Há homens que só querem ver o mundo
arder
Paris é apenas o último compromisso
internacional sobre alterações climáticas destruído pela indústria petrolífera
e pelos EUA.
JOÃO CAMARGO
1 de Junho de 2017, 6:58
As notícias acerca de uma tomada de decisão do Presidente
Donald Trump sobre o Acordo de Paris, não sendo uma novidade, dão uma machadada
no fraco acordo. Os EUA persistem em impedir um acordo global para travar as
alterações climáticas, o que indica outros caminhos de acção multilateral e
deve despertar as populações para a realidade inultrapassável de que a grande
concertação internacional à volta das alterações climáticas foi sempre minada
pelos interesses das empresas petrolíferas e das grandes energéticas, que
aceitam ver o mundo a arder, desde que tal garanta mais duas ou três décadas de
dinheiro a entrar nos cofres.
Donald Trump é o líder adequado para um petroestado:
profundamente ignorante do funcionamento do mundo, alienado de qualquer conhecimento
científico e focado numa narrativa medieval do excepcionalismo estado-unidense,
cuja principal característica é a do “líder forte”. A sua única acção
presidencial com nível de aceitação acima dos 50% foi bombardear outro país.
Isto também explica a sua ligação a Vladimir Putin, líder do petroestado russo.

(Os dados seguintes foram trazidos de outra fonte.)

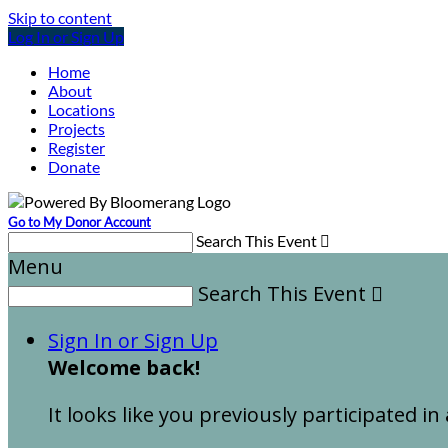
Skip to content
Log In or Sign Up
Home
About
Locations
Projects
Register
Donate
Go to My Donor Account
Search This Event

Menu
Search This Event

Sign In or Sign Up
Welcome back
!
It looks like you previously participated in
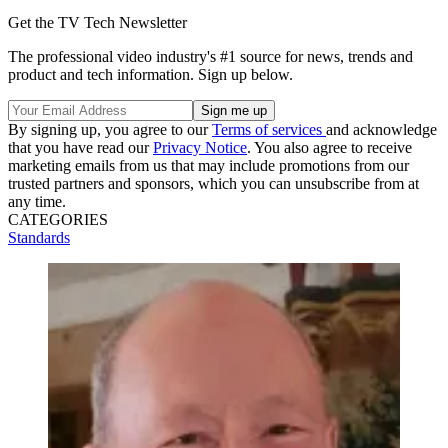
Get the TV Tech Newsletter
The professional video industry's #1 source for news, trends and
product and tech information. Sign up below.
By signing up, you agree to our
Terms of services
and acknowledge
that you have read our
Privacy Notice
. You also agree to receive
marketing emails from us that may include promotions from our
trusted partners and sponsors, which you can unsubscribe from at
any time.
CATEGORIES
Standards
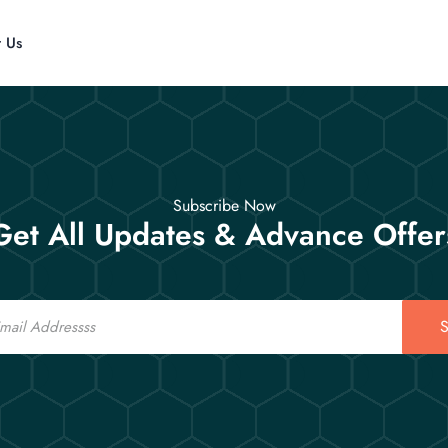
t Us
Subscribe Now
Get All Updates & Advance Offer
S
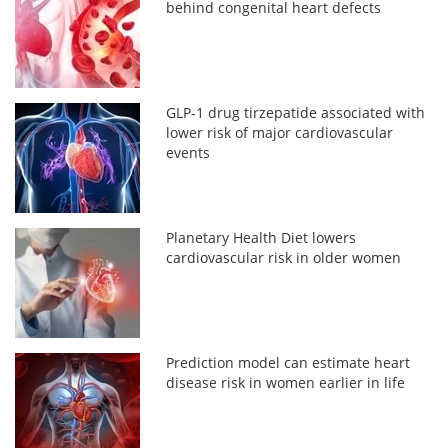
behind congenital heart defects
GLP-1 drug tirzepatide associated with
lower risk of major cardiovascular
events
Planetary Health Diet lowers
cardiovascular risk in older women
Prediction model can estimate heart
disease risk in women earlier in life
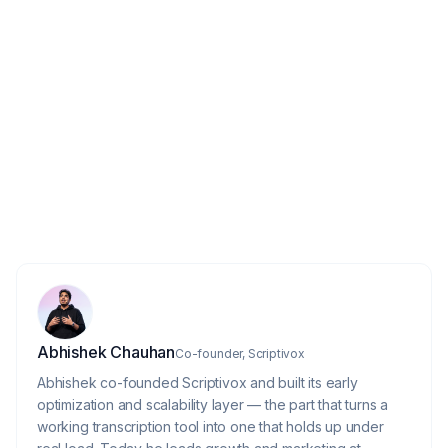
4
Is call recording legal for sales teams?
How accurate is AI transcription for
5
sales calls?
About the author
Abhishek Chauhan
Co-founder, Scriptivox
Abhishek co-founded Scriptivox and built its early
optimization and scalability layer — the part that turns a
working transcription tool into one that holds up under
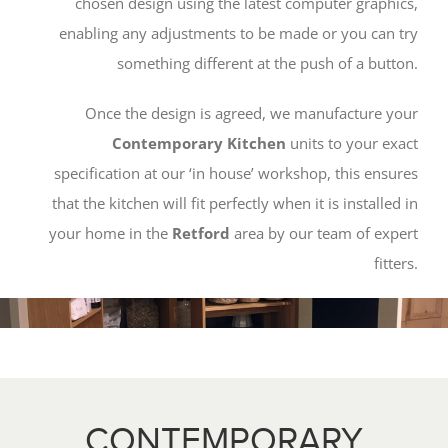
chosen design using the latest computer graphics,
enabling any adjustments to be made or you can try
something different at the push of a button.
Once the design is agreed, we manufacture your
Contemporary Kitchen
units to your exact
specification at our ‘in house’ workshop, this ensures
that the kitchen will fit perfectly when it is installed in
your home in the
Retford
area by our team of expert
fitters.
CONTEMPORARY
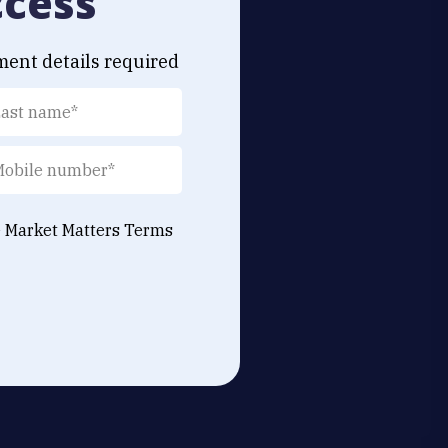
ccess
ment details required
e Market Matters
Terms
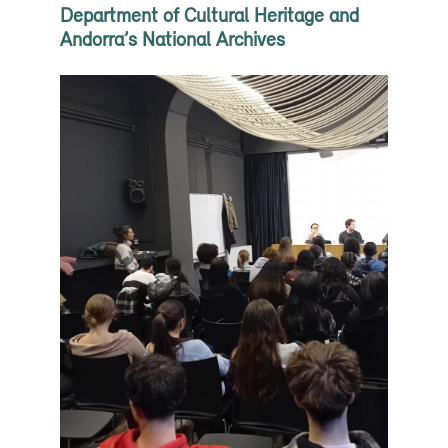
Department of Cultural Heritage and
Andorra’s National Archives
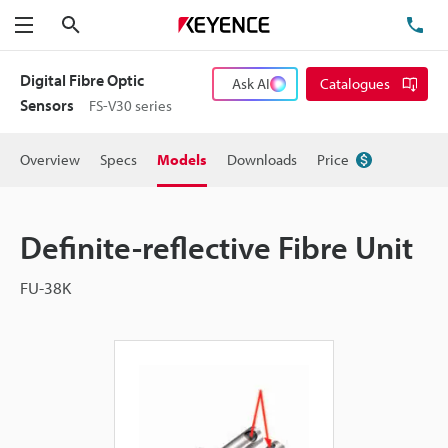
Search
TE
Menu
Digital Fibre Optic
Ask AI
Catalogues
Sensors
FS-V30 series
Overview
Specs
Models
Downloads
Price
Definite-reflective Fibre Unit
FU-38K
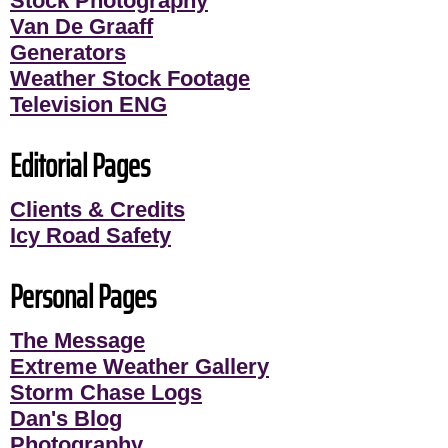
Stock Photography
Van De Graaff
Generators
Weather Stock Footage
Television ENG
Editorial Pages
Clients & Credits
Icy Road Safety
Personal Pages
The Message
Extreme Weather Gallery
Storm Chase Logs
Dan's Blog
Photography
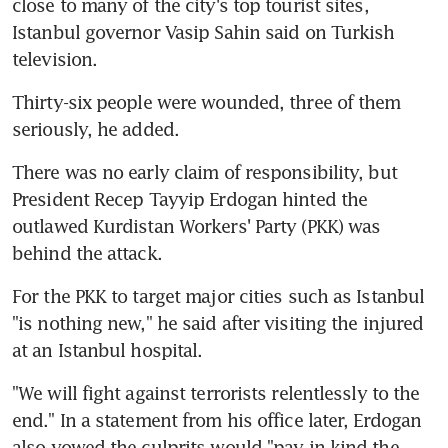
close to many of the city's top tourist sites, 
Istanbul governor Vasip Sahin said on Turkish 
television.
Thirty-six people were wounded, three of them 
seriously, he added.
There was no early claim of responsibility, but 
President Recep Tayyip Erdogan hinted the 
outlawed Kurdistan Workers' Party (PKK) was 
behind the attack.
For the PKK to target major cities such as Istanbul 
"is nothing new," he said after visiting the injured 
at an Istanbul hospital.
"We will fight against terrorists relentlessly to the 
end." In a statement from his office later, Erdogan 
also vowed the culprits would "pay in kind the 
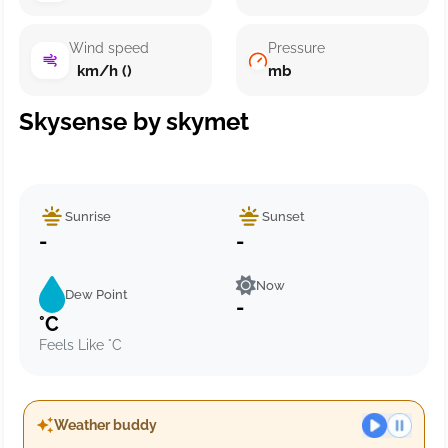
Wind speed
Pressure
km/h ()
mb
Skysense by skymet
Sunrise
Sunset
-
-
Now
Dew Point
-
°C
Feels Like °C
Weather buddy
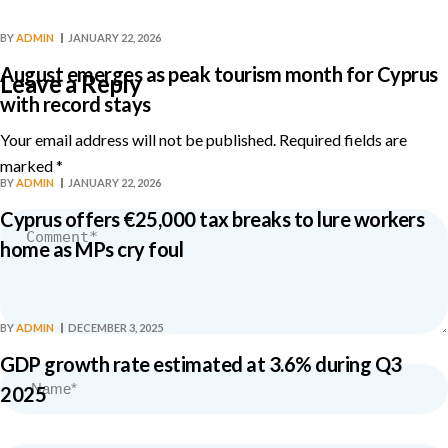
BY
ADMIN
JANUARY 22, 2026
August emerges as peak tourism month for Cyprus
Leave a Reply
with record stays
Your email address will not be published.
Required fields are
marked
*
BY
ADMIN
JANUARY 22, 2026
Cyprus offers €25,000 tax breaks to lure workers
home as MPs cry foul
BY
ADMIN
DECEMBER 3, 2025
GDP growth rate estimated at 3.6% during Q3
2025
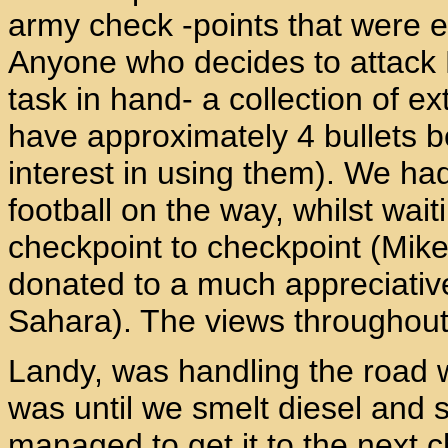
army check -points that were 
Anyone who decides to attack 
task in hand- a collection of 
have approximately 4 bullets 
interest in using them). We h
football on the way, whilst wai
checkpoint to checkpoint (Mike 
donated to a much appreciative
Sahara). The views throughout 
Landy, was handling the road we
was until we smelt diesel and s
managed to get it to the next 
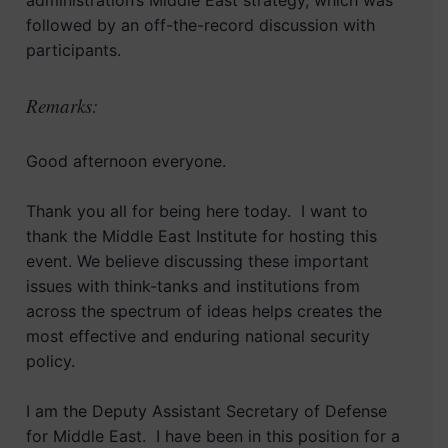
administration’s Middle East strategy, which was
followed by an off-the-record discussion with
participants.
Remarks:
Good afternoon everyone.
Thank you all for being here today. I want to
thank the Middle East Institute for hosting this
event. We believe discussing these important
issues with think-tanks and institutions from
across the spectrum of ideas helps creates the
most effective and enduring national security
policy.
I am the Deputy Assistant Secretary of Defense
for Middle East. I have been in this position for a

Estes dois países são os maiores produtores combinados de petróleo e gás, e a
acção concertada para desmantelar nacionalmente as restrições internas às
emissões poluentes e internacionalmente o Acordo de Paris confirmam a intenção
de serem a tábua de salvação da indústria do petróleo e do gás. Para tal, Trump
assumiu uma agenda militante de negacionismo das alterações climáticas,
mandando as agências públicas apagar referências nos seus sites à maior questão
dos nossos tempos.
Mas no que diz respeito às petrolíferas, Trump não está
assim tão distante dos seus antecessores. Foi durante o mandato de Obama que os
EUA se tornaram os maiores produtores de petróleo e gás por fracking,
suplantando a Arábia Saudita. Mesmo antes disso, os EUA sabotaram
sistematicamente qualquer acordo internacional: desde a COP-1 em 1995, as
petrolíferas estiveram representadas pelos EUA e forçaram o Protocolo de Kyoto
em vez de uma taxa global sobre as emissões. Depois, os EUA recusaram-se a
ratificar o protocolo que impuseram. O próprio Acordo de Paris só é um
“acordo”, porque se fosse “tratado” e vinculativo Obama não o teria conseguido
aprovar na Câmara dos Representantes dominada pelo Partido Republicano. Paris é
apenas o último compromisso internacional sobre alterações climáticas destruído
pela indústria petrolífera e pelos EUA.
Kyoto, com as suas metas de cortes de emissões vinculativas
mas transaccionáveis, foi impotente para travar o aumento de emissões de
dióxido de carbono a nível global. O Acordo de Paris, com metas nacionais não
vinculativas, se fosse cumprido, ficaria preso num aumento de temperatura de
2,7ºC a 3,7ºC até 2100. Mas algo está a acontecer a nível energético à escala
global, e os últimos três anos viram uma estagnação no nível de emissões de
CO2. Além da explosão das energias renováveis, essa estagnação significa que a
recta ascendente de produção de petróleo e gás nos EUA, em crescendo desde
2009, estabilizou. Apesar disso, o país de Trump continua a ser o maior
responsável pelas alterações climáticas, já que é o maior produtor e o maior
consumidor de produtos petrolíferos à escala global (a China é o maior emissor
de dióxido de carbono, mas a maior parte dos produtos da sua indústria são
exportados).
Este corte de emissões de CO2 a nível global é importante e
dá-nos mais notícia do que uma tomada de decisão de Donald Trump: mesmo que os
EUA se mantenham no Acordo, a probabilidade de o cumprirem é muito baixa. Por
outro lado, a União Europeia está a embarcar no seu próprio resgate às
petrolíferas, através do investimento massivo em gás natural, ignorando o
gigantesco volume de emissões de metano (outro gás com efeito de estufa) nos
processos de extracção, armazenamento e transporte e aumentando o aquecimento
do planeta no curto prazo. Há homens que só querem ver o mundo arder.
O movimento político global pela justiça climática, popular,
social e transformador, que trave o petróleo e gás e avance firmemente na
direcção de um novo modelo energético e económico, sem ilusões acerca do
processo negocial internacional como ele existe, continua a ser a melhor
garantia para lidar com as alterações climáticas.